Инерция эскалации и логика здравого смысла

Политолог Андрей Кортунов об ударах США по ядерным объектам Ирана

Политолог Андрей Кортунов

Политолог Андрей Кортунов

Фото: Александр Миридонов, Коммерсантъ

Политолог Андрей Кортунов

Фото: Александр Миридонов, Коммерсантъ

Итак, ракетно-бомбовый удар США по трем ключевым атомным объектам Ирана все-таки нанесен. Со времени акции по устранению иранского генерала Касема Сулеймани в январе 2020 года Тегеран и Вашингтон никогда не были так близки к масштабному прямому вооруженному противостоянию друг с другом.

Конечно, теперь очень многое зависит от иранской реакции на действия США. Здравый смысл подсказывает, что в сложившихся обстоятельствах Тегерану стоило бы проявить максимальную сдержанность в ответных действиях, как это было и пять с половиной лет назад. Иранскому руководству сегодня жизненно важна передышка, хотя бы временный «брестский мир» — нужно собраться с силами и не допустить внутриполитической дестабилизации на фоне негативных для Ирана сдвигов в балансе сил на Ближнем Востоке после 7 октября 2023 года.

Но хватит ли у иранских лидеров политической воли, чтобы переступить через уязвленную национальную гордость и возобновить переговоры с Вашингтоном с заведомо более слабых позиций?

Не менее важен и нынешний настрой 47-го президента США. Готов ли Дональд Трамп ограничиться уже нанесенным ущербом атомной программе Исламской Республики, или же его амбиции теперь простираются в направлении смены политического режима в Тегеране? Понятно, что многие «ястребы» вокруг Трампа — и внутри США, и в союзном Израиле — подталкивают его в направлении «окончательного решения» иранской проблемы. Стоит ли идти на компромиссы с теми, кого можно просто устранить, как когда-то устранили очень авторитетного и опасного для США Касема Сулеймани?

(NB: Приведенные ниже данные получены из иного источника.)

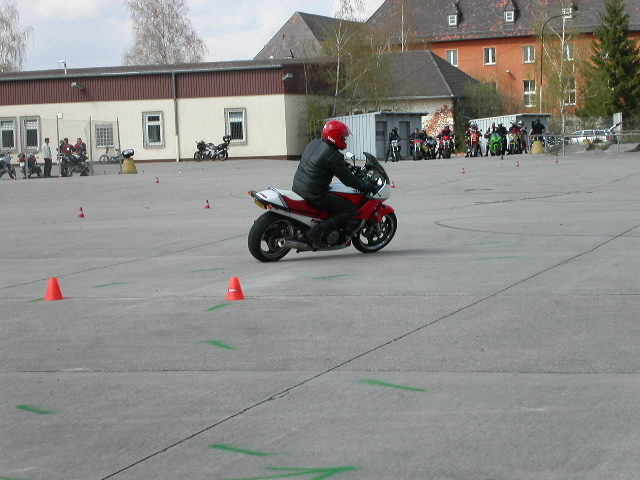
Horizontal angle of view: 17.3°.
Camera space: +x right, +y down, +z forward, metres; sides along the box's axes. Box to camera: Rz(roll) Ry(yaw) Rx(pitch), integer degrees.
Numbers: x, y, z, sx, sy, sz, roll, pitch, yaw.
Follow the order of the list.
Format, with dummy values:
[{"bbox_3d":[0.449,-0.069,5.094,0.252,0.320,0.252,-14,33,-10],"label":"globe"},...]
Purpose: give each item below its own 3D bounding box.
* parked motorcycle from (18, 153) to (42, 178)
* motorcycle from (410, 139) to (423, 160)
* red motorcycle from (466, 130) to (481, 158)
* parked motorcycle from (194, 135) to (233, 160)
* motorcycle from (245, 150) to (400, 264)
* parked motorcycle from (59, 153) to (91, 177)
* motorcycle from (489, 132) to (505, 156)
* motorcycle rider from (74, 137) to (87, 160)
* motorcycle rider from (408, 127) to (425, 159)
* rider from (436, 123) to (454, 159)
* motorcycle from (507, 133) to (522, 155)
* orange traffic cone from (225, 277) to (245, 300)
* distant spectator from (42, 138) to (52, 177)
[{"bbox_3d":[-13.004,-3.366,94.470,0.700,1.130,2.050,-1,3,23],"label":"parked motorcycle"},{"bbox_3d":[4.398,-4.160,95.972,0.750,1.080,2.100,-3,3,-8],"label":"motorcycle"},{"bbox_3d":[7.101,-4.415,97.469,0.780,1.200,2.100,-2,3,-5],"label":"red motorcycle"},{"bbox_3d":[-6.070,-5.120,118.964,2.150,1.380,0.750,-1,3,27],"label":"parked motorcycle"},{"bbox_3d":[0.004,-0.415,24.824,2.150,1.230,0.750,-4,4,-36],"label":"motorcycle"},{"bbox_3d":[-11.043,-3.433,94.971,0.700,1.100,2.050,0,4,34],"label":"parked motorcycle"},{"bbox_3d":[8.352,-4.559,99.970,0.750,1.150,2.100,-3,3,-13],"label":"motorcycle"},{"bbox_3d":[-10.922,-3.773,95.955,0.420,1.720,0.550,-4,3,-22],"label":"motorcycle rider"},{"bbox_3d":[4.409,-4.432,96.959,0.720,1.550,0.750,-3,3,-7],"label":"motorcycle rider"},{"bbox_3d":[5.743,-4.529,96.959,0.760,1.560,0.750,-3,3,-6],"label":"rider"},{"bbox_3d":[9.205,-4.605,99.971,0.780,1.100,2.050,-3,3,-7],"label":"motorcycle"},{"bbox_3d":[-0.849,0.483,20.794,0.185,0.228,0.185,-2,3,0],"label":"orange traffic cone"},{"bbox_3d":[-11.913,-3.601,91.956,0.380,1.680,0.500,-3,3,-18],"label":"distant spectator"}]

С другой стороны, Дональду Трампу, судя по всему, безразлично, какая политическая система существует в Тегеране. Продвижение либеральной демократии и прав человека не относится к числу его приоритетов. У него нет и особых причин для личной неприязни к верховному лидеру Али Хаменеи и тем более к считающемуся прозападным президенту Масуду Пезешкиану. В этом смысле Трамп принципиально отличается, например, от Джорджа Буша-младшего, воспринимавшего иракского лидера Саддама Хусейна как своего личного врага, а существование его персоналистского режима — как незавершенную вендетту, оставшуюся 43-му президенту США в наследство от его отца, 41-го президента Джорджа Буша-старшего.

В Белом доме должны понимать, что разрушение нынешней политической системы в Тегеране навряд ли привело бы к утверждению там стабильного проамериканского режима.

Скорее в таком случае Иран превратился бы в «неудавшееся государство», в своего рода вторую Ливию или второе Сомали времен ожесточенных гражданских войн в этих странах. Учитывая размеры и географическое положение Ирана, негативные последствия реализации такого сценария, в том числе и для самих Соединенных Штатов, несомненно, оказались бы куда более масштабными.

В Белом доме должны учитывать и другое обстоятельство. Американская ближневосточная стратегия последних лет имела своей целью формирование израильско-арабского альянса для противостояния «иранской угрозе». Полное устранение Тегерана с политической сцены региона одновременно устранило бы и один из главных стимулов для арабских стран соглашаться на квазисоюз с Израилем в рамках продвигаемых Трампом «соглашений Авраама». Более того, «окончательное решение» иранского вопроса неизбежно вернуло бы в центр ближневосточной повестки дня палестинскую проблему, для которой у Дональда Трампа пока не нашлось сколько-нибудь реалистических решений.